NoviceCoder
NoviceCoder

Reputation: 474

How to use multi-threading to speed up nested for loop calculation?

I'm trying to perform numerical integration on a large array and the computation takes a very long time. I tried to speed up my code by using numba and the jit decorator, but numpy.trapz isn't supported.

My new idea would be to create n-many threads to run the calculations in parallel, but I was wondering how I could do this or if it was even feasible?

Referencing Below Code

Can I make sz[2] many threads to run at the same time that calls ZO_SteadState to calculate values?

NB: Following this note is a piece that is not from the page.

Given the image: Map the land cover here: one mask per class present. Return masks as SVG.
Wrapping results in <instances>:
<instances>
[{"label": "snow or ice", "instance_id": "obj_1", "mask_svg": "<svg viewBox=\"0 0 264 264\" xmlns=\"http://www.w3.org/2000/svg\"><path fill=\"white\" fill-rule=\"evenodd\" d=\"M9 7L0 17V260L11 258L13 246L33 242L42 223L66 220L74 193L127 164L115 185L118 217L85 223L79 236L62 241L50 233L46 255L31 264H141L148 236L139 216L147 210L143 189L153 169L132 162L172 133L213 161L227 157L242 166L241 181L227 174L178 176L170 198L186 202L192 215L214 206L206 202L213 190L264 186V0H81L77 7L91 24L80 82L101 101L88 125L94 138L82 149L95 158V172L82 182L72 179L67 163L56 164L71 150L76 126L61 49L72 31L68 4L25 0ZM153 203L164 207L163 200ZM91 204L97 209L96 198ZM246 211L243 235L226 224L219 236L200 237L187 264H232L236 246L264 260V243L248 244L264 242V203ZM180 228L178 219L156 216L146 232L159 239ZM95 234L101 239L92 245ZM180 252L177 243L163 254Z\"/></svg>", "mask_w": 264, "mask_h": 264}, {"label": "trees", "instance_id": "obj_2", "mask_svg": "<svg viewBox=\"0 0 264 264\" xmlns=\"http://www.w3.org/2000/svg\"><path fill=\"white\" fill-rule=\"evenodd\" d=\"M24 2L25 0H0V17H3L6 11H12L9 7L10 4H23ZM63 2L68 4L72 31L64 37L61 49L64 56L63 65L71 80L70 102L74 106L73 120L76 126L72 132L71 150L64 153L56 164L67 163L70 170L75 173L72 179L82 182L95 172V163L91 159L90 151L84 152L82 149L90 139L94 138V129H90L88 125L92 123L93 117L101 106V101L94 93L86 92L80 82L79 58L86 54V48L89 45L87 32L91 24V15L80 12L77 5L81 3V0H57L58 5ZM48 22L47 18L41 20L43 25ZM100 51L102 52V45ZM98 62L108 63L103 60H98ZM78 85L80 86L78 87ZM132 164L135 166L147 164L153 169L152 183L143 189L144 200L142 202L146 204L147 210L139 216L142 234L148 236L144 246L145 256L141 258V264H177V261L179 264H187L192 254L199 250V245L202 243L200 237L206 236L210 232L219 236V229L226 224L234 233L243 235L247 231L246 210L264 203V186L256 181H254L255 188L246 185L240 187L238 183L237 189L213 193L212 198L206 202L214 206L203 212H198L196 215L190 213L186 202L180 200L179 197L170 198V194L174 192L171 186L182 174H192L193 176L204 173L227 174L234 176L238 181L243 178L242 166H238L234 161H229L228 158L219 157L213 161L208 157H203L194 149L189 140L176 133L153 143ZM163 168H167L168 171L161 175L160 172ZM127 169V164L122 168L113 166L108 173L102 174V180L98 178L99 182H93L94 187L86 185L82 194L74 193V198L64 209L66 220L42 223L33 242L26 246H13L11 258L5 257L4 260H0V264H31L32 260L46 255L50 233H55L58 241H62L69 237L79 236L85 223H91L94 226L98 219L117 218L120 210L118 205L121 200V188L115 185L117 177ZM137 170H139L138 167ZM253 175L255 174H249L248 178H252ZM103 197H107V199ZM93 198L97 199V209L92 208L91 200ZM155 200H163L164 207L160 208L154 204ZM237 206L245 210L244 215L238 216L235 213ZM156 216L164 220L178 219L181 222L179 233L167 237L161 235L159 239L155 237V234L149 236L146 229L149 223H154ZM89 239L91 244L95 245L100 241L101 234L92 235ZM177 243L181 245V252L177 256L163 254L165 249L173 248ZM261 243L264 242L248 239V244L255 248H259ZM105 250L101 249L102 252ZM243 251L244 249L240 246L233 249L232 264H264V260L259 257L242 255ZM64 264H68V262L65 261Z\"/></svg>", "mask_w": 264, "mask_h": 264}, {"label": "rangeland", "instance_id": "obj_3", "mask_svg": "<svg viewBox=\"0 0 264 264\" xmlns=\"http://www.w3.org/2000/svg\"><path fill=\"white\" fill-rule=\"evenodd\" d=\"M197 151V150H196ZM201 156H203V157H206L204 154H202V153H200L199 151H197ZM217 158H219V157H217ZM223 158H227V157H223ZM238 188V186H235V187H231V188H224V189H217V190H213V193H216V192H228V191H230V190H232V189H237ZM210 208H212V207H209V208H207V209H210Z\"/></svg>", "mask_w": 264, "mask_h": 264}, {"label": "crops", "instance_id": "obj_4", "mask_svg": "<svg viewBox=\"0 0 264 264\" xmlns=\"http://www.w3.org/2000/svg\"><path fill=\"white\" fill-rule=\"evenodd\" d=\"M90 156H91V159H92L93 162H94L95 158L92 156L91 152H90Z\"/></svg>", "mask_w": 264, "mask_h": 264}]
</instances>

    for i in range(sz[1]):
        phii = phi[i]
        for j in range(sz[2]):
            s = tau[0, i, j, :].reshape(1, n4)
            [R3, PHI3, S3] = meshgrid(rprime, phiprime, s)
            BCoeff = Bessel0(bm * R3)

            SS[0, i, j] = ZO_SteadyState(alpha, b,bm,BCoeff,Bessel_Denom, k2,maxt,phii, PHI2, PHI3, phiprime,R3,rprime,s,S3, T,v)

The calculation in question.

@jit()
def ZO_SteadyState(alpha, b,bm,BCoeff,Bessel_Denom, k2,maxt,phii, PHI2, PHI3, phiprime,R3,rprime,s,S3, T,v):
    g = 1000000 * exp(-(10 ** 5) * (R3 - (b / maxt) * S3) ** 2) * (
            exp(-(10 ** 5) * (PHI3 - 0) ** 2) + exp(-(10 ** 5) * (PHI3 - 2 * np.pi) ** 2) + exp(
        -(10 ** 5) * (PHI3 - 2 * np.pi / 3) ** 2) + exp(
        -(10 ** 5) * (PHI3 - 4 * np.pi / 3) ** 2))  # stationary point heat source.

    y = R3 * ((np.sqrt(2) / b) * (1 / (np.sqrt((H2 ** 2 / bm ** 2) + (1 - (v ** 2 / (bm ** 2 * b ** 2))))))
              * (BCoeff / Bessel_Denom)) * np.cos(v * (phii - PHI3)) * g

    x = (np.trapz(y, phiprime, axis=0)).reshape(1, 31, 300)

    # integral transform of heat source. integral over y-axis
    gbarbar = np.trapz(x, rprime, axis=1)

    PHI2 = np.meshgrid(phiprime, s)[0]

    sz2 = PHI2.shape
    f = h2 * 37 * Array_Ones((sz2[0], sz[1]))  # boundary condition.

    fbar = np.trapz(np.cos(v * (phii - PHI2)) * f, phiprime, 1).reshape(1, n4)  # integrate over y

    A = (alpha / k) * gbarbar + ((np.sqrt(2) * alpha) / k2) * (
                1 / (np.sqrt((H2 ** 2 / bm ** 2) + (1 - (v ** 2 / (bm ** 2 * b ** 2)))))) * fbar

    return np.trapz(exp(-alpha * bm ** 2 * (T[0, i, j] - s)) * A, s)

Upvotes: 2

Views: 1993

Answers (2)

Slowpoke
Slowpoke

Reputation: 1079

Another concept implementation, with processes spawning processes (EDIT: jit tested):

import numpy as np

# better pickling
import pathos 
from contextlib import closing


from numba import jit

#https://stackoverflow.com/questions/47574860/python-pathos-process-pool-non-daemonic
import multiprocess.context as context
class NoDaemonProcess(context.Process):
    def _get_daemon(self):
        return False
    def _set_daemon(self, value):
        pass
    daemon = property(_get_daemon, _set_daemon)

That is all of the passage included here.